Обернулся, приказал:
– Учителя позовите.
Озинский, учитель, только вчера беседовавший с Чапаевым о нуждах школы, вошел в кабинет в сопровождении Исаева. В руке он держал корзину, наполненную проросшей картошкой.
– Читай! – Василий Иванович взял учителя за плечо, повел к столу. – Читай.
Принял из рук старика корзинку, поставил на пол.
– На стол, на стол садись.
Трясущимися, озябшими руками учитель достал очки, оседлал ими нос.
– Слушайте! – возвестил Чапаев. – Чтоб тихо было. – И повел ладонью по жидким, прилипшим ко лбу волосам.
Старик волновался. Он то выкрикивал громко отдельные слова, то говорил хрипящим шепотом. Суровые, обветренные лица чапаевцев были обращены в его сторону. Командиры продолжали недоумевать: к чему Чапаев приказал читать им про какого-то Челкаша?
Постепенно старик успокоился. Волнение схлынуло, и он громко, ровно, как привык делать в классе, продолжал чтение. Наконец-то ему удалось овладеть вниманием чапаевцев.

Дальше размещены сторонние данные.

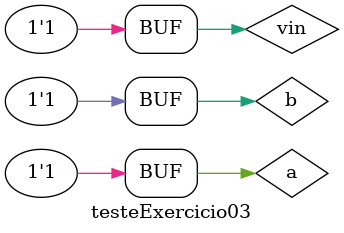
<source format=v>
module Exercicio03(vout, d, vin, a, b);
	output vout, d;
	input vin, a, b;
	wire t1, t2, t3;
	meiaDiferenca MS1 (t2, t1, a, b);
	meiaDiferenca MS2 (t3, d, t1, vin);
	or OR1 (vout, t3, t2);
endmodule

module meiaDiferenca(vout, d, a, b);
	output vout, d;
	input a, b;
	wire t1;
	xor XOR1 (d, a, b);
	not NOT1 (t1, a);
	and AND1 (vout, t1, b);
endmodule

module testeExercicio03;
	reg vin, a, b;
	wire vout, d;

	Exercicio03 FULLSUBTRACTOR(vout, d, vin, a, b);

	initial begin
		vin = 0;
		a = 0;
		b = 0;
	end

	initial begin

		$display("Exercicio 03 - Douglas Borges - 417889");
		$display("Circuito Subtrator Completo\n");

		#1 $display("  a - b - Vin = Vout Dif");
		#1 $monitor("  %b   %b    %b  =  %d    %d", a, b, vin, vout, d);

		#1 vin = 0; a = 0; b = 1;
		#1 vin = 0; a = 1; b = 0;
		#1 vin = 0; a = 1; b = 1;
		#1 vin = 1; a = 0; b = 0;
		#1 vin = 1; a = 0; b = 1;
		#1 vin = 1; a = 1; b = 0;
		#1 vin = 1; a = 1; b = 1;

	end

/*
Exercicio 03 - Douglas Borges - 417889
Circuito Subtrator Completo

  a - b - Vin = Vout Dif
  0   0    0  =  0    0
  0   1    0  =  1    1
  1   0    0  =  0    1
  1   1    0  =  0    0
  0   0    1  =  1    1
  0   1    1  =  1    0
  1   0    1  =  0    0
  1   1    1  =  1    1
*/

endmodule
</source>
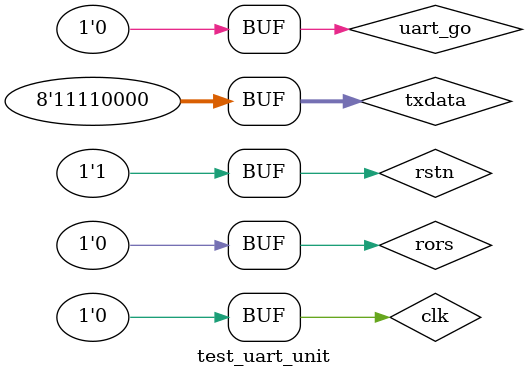
<source format=sv>
`default_nettype none
`timescale 1 ns / 1 ps

module test_uart_unit();

    // Input, Output signals
    logic       clk, rstn, uart_done, rors, uart_go, txd, rxd;
    logic [7:0] rxdata, txdata;

    // Instanciate The Unit Under Test
    uart_unit uut(clk, rstn, uart_done, rors, uart_go, rxdata, txdata, txd, rxd);

    always begin
        clk <= 1'b1;
        #5;
        clk <= 1'b0;
        #5;
    end

    initial begin
        rstn <= 1'b0;
        #75;
        rstn <= 1'b1;
        rors <= 1'b1;
        txdata <= 8'b11110000;
        #5;
        uart_go <= 1'b1;
        #5;
        uart_go <= 1'b0;
        rors <= 1'b0;
        #25;
        uart_go <= 1'b1;
        #10;
        uart_go <= 1'b0;
    end

endmodule

`default_nettype wire

</source>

Лоскутов собирался закурить, но так и забыл о козьей ножке и спичках, зажатых в руке. Кто-то уронил на пол кисет, и на него покосились все укоризненно.
По лицу учителя пробегала легкая, еле заметная улыбка. Он мельком оглядел чапаевцев и остался доволен. Первый раз в жизни его слушателями были взрослые.
Прочитаны последние строки. Соболев с сожалением спросил:
– Все?
– Все, – вытирая платком виски, ответил учитель.
Молчали, точно ждали чего-то еще.
К старику подошел Чапаев.
– Кто, кто написал так? – рука сильно сжала плечо учителя. – Кто так здорово?.. Жизнь всамделишнюю обрисовал?
– Рассказ этот – «Челкаш» – Максим Горький написал. Из низов он, с малых лет по людям ходил… Горького много в жизни видел. Всю Россию исходил и захотелось ему правду до народа довести, глаза людям раскрыть.
Василий Иванович натужно морщил лоб, обхватив рукой подбородок, и горячим шепотом произносил:
– Гоголя читал, Чичкина помню. У Тургенева, говорили, хорошие написаны сочинения… А вот Горький – сразу видно – народный писатель. Потому что сам из народа, нашей породы.
Оглядел своих боевых товарищей и улыбнулся. Казалось – день этот раскрыл новую страницу в большой волнующей жизни, и она обогатила его чем-то значительно весомым. И это радовало Василия Ивановича.
…Через два дня в ясное погожее утро отряды Чапаева выступили в поход на мятежный белоказачий Уральск.